*Given information:*

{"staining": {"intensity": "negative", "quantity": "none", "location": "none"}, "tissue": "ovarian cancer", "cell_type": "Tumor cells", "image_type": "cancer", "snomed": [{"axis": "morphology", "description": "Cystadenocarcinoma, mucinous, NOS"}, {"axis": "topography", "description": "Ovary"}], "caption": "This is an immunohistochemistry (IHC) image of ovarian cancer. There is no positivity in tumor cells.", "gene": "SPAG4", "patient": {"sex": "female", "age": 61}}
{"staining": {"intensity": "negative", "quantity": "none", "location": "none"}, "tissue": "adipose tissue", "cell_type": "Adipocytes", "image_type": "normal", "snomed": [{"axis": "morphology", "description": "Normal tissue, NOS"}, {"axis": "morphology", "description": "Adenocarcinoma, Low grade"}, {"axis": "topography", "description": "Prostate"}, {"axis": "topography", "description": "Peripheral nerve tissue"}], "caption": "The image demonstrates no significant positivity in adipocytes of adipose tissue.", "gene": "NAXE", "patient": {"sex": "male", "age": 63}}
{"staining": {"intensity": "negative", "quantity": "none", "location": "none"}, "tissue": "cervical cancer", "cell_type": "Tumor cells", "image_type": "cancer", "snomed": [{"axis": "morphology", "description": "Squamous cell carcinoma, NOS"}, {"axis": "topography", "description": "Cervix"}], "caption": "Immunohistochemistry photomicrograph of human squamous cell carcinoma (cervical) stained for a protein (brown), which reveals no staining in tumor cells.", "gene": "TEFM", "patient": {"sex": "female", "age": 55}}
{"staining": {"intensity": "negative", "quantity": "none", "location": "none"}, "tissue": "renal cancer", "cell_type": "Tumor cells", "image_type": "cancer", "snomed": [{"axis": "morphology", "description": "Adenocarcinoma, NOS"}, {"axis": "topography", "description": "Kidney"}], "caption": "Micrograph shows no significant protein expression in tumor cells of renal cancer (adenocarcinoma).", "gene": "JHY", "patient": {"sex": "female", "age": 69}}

*How to complete this task:* Retype all the data, keeping every character the same.

*Written reply:*
{"staining": {"intensity": "negative", "quantity": "none", "location": "none"}, "tissue": "ovarian cancer", "cell_type": "Tumor cells", "image_type": "cancer", "snomed": [{"axis": "morphology", "description": "Cystadenocarcinoma, mucinous, NOS"}, {"axis": "topography", "description": "Ovary"}], "caption": "This is an immunohistochemistry (IHC) image of ovarian cancer. There is no positivity in tumor cells.", "gene": "SPAG4", "patient": {"sex": "female", "age": 61}}
{"staining": {"intensity": "negative", "quantity": "none", "location": "none"}, "tissue": "adipose tissue", "cell_type": "Adipocytes", "image_type": "normal", "snomed": [{"axis": "morphology", "description": "Normal tissue, NOS"}, {"axis": "morphology", "description": "Adenocarcinoma, Low grade"}, {"axis": "topography", "description": "Prostate"}, {"axis": "topography", "description": "Peripheral nerve tissue"}], "caption": "The image demonstrates no significant positivity in adipocytes of adipose tissue.", "gene": "NAXE", "patient": {"sex": "male", "age": 63}}
{"staining": {"intensity": "negative", "quantity": "none", "location": "none"}, "tissue": "cervical cancer", "cell_type": "Tumor cells", "image_type": "cancer", "snomed": [{"axis": "morphology", "description": "Squamous cell carcinoma, NOS"}, {"axis": "topography", "description": "Cervix"}], "caption": "Immunohistochemistry photomicrograph of human squamous cell carcinoma (cervical) stained for a protein (brown), which reveals no staining in tumor cells.", "gene": "TEFM", "patient": {"sex": "female", "age": 55}}
{"staining": {"intensity": "negative", "quantity": "none", "location": "none"}, "tissue": "renal cancer", "cell_type": "Tumor cells", "image_type": "cancer", "snomed": [{"axis": "morphology", "description": "Adenocarcinoma, NOS"}, {"axis": "topography", "description": "Kidney"}], "caption": "Micrograph shows no significant protein expression in tumor cells of renal cancer (adenocarcinoma).", "gene": "JHY", "patient": {"sex": "female", "age": 69}}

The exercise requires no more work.